LinkedIn has gotten much sharper at detecting engagement bait and generic content, and that detection got more aggressive this year. "Agree?" at the end of every post stopped working a while ago. Content that reads as clearly AI-generated and templated now gets less reach as well.

The posts that perform best feel like they were written by a specific person with a specific perspective, not assembled from a formula. That's partly why so much LinkedIn content sounds the same, and why a real voice stands out more than ever.

What the algorithm penalizes

External links

Posts with links to outside sites consistently get less reach. LinkedIn wants to keep people on the platform, so it deprioritizes content that sends them away. If you need to share a link, put it in the comments or a follow-up, or just share the key insight from the article directly in the post.

Engagement pods

Organized groups who like and comment on each other's posts used to boost reach. LinkedIn cracked down hard, and pod engagement now often hurts rather than helps, because the platform can spot inauthentic patterns.

Posting too often with nothing to say

More isn't automatically better. If you post three times a day and none of it lands, the algorithm starts showing your content to fewer people. Posting less often with higher quality beats flooding the feed.

The format debate

Text posts, carousels, video, polls?

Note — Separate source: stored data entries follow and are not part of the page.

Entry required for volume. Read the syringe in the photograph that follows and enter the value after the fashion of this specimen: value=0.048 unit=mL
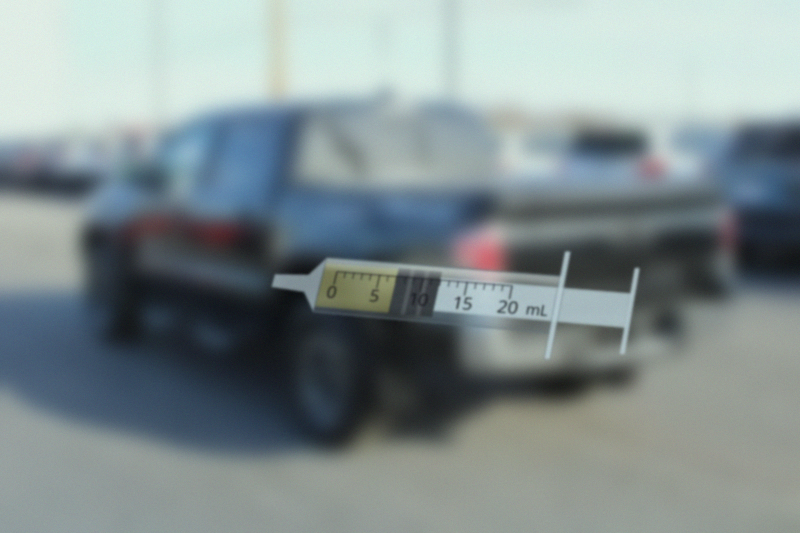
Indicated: value=7 unit=mL
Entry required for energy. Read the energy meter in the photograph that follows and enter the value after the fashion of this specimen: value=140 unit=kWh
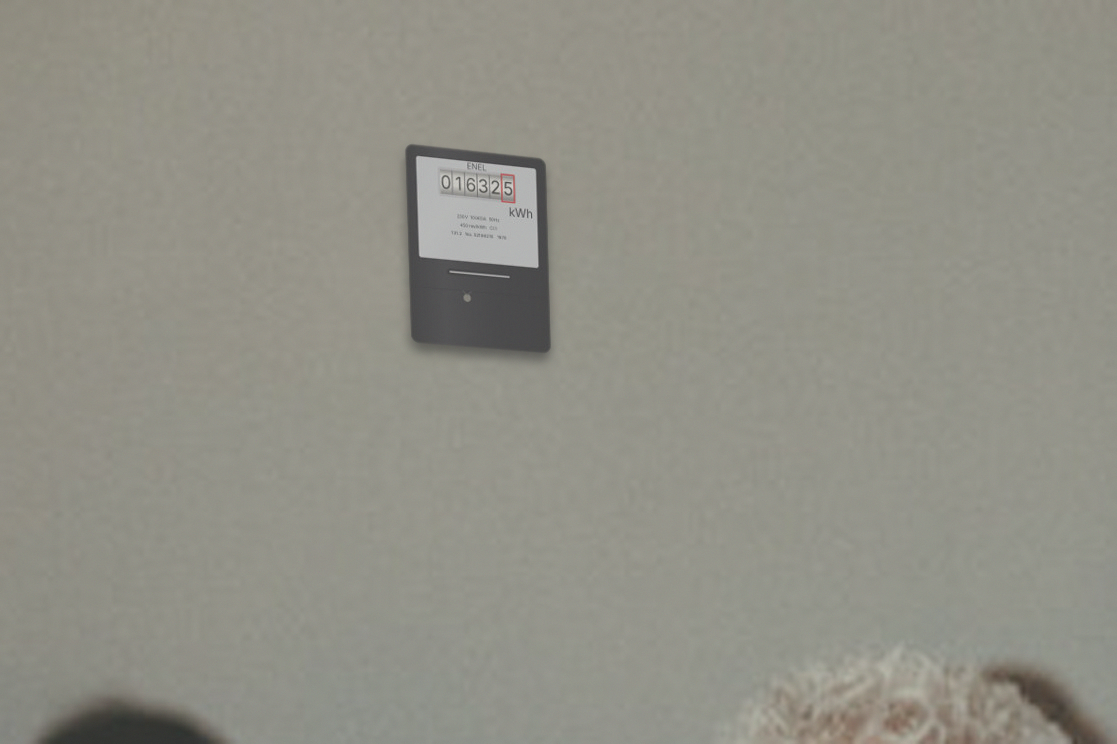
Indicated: value=1632.5 unit=kWh
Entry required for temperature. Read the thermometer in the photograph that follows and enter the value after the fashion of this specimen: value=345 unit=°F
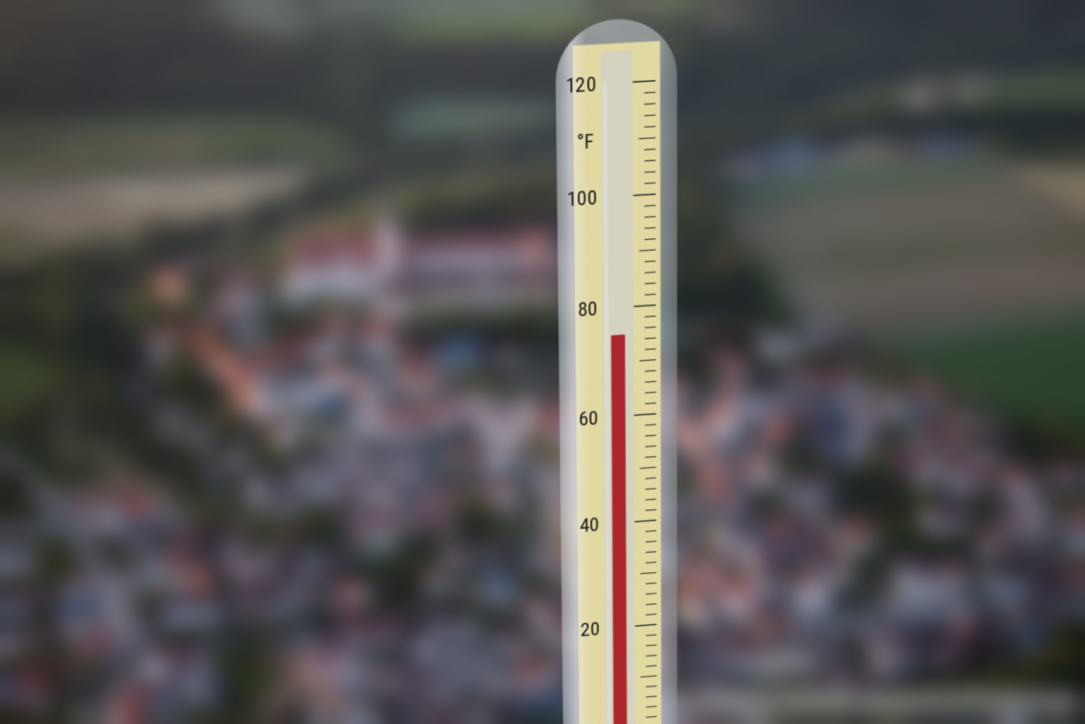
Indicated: value=75 unit=°F
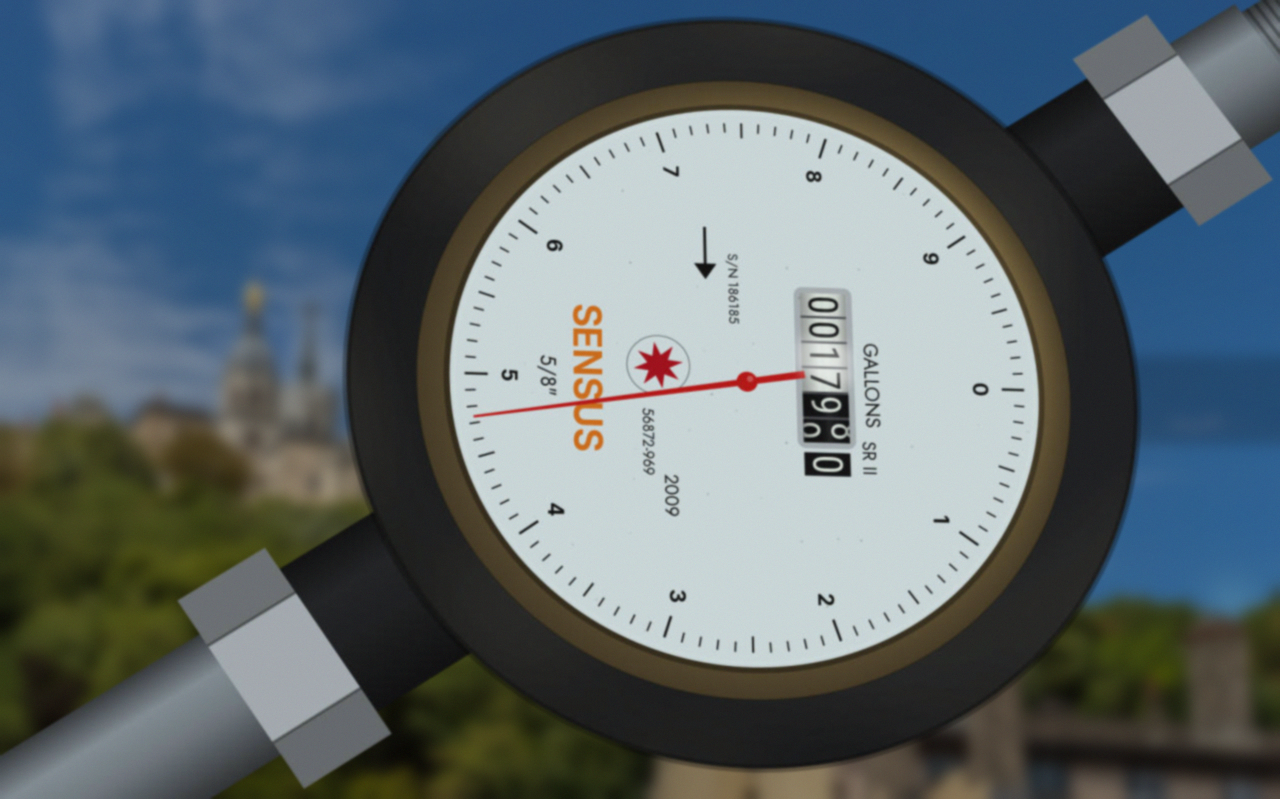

The honest answer is that it depends on your audience and what you're saying. Text posts carry stories, insights, and opinions well. Carousels suit educational content and frameworks. Images help when they add real context rather than stock decoration. Video works when you have something visual to show.

The format matters less than the substance. A compelling story in plain text will outperform a mediocre carousel every time.

The real strategy

Stop thinking about the algorithm and start thinking about your audience. Who are they? What do they struggle with? What would they find genuinely useful?

Write content that helps people or makes them think. Share experiences others can learn from. Be specific, be honest, and be consistent without burning out. The algorithm will catch up.

A practical posting rhythm

For most professionals, five to six posts a month is the sweet spot, roughly one or two a week, enough to stay visible without burning out. For a deeper look at cadence, see the guide on how often you should post on LinkedIn.

Each month, aim for a mix of insight or opinion posts, a story-driven post or two, and one educational piece. Don't overthink it. The best post is the one you actually publish.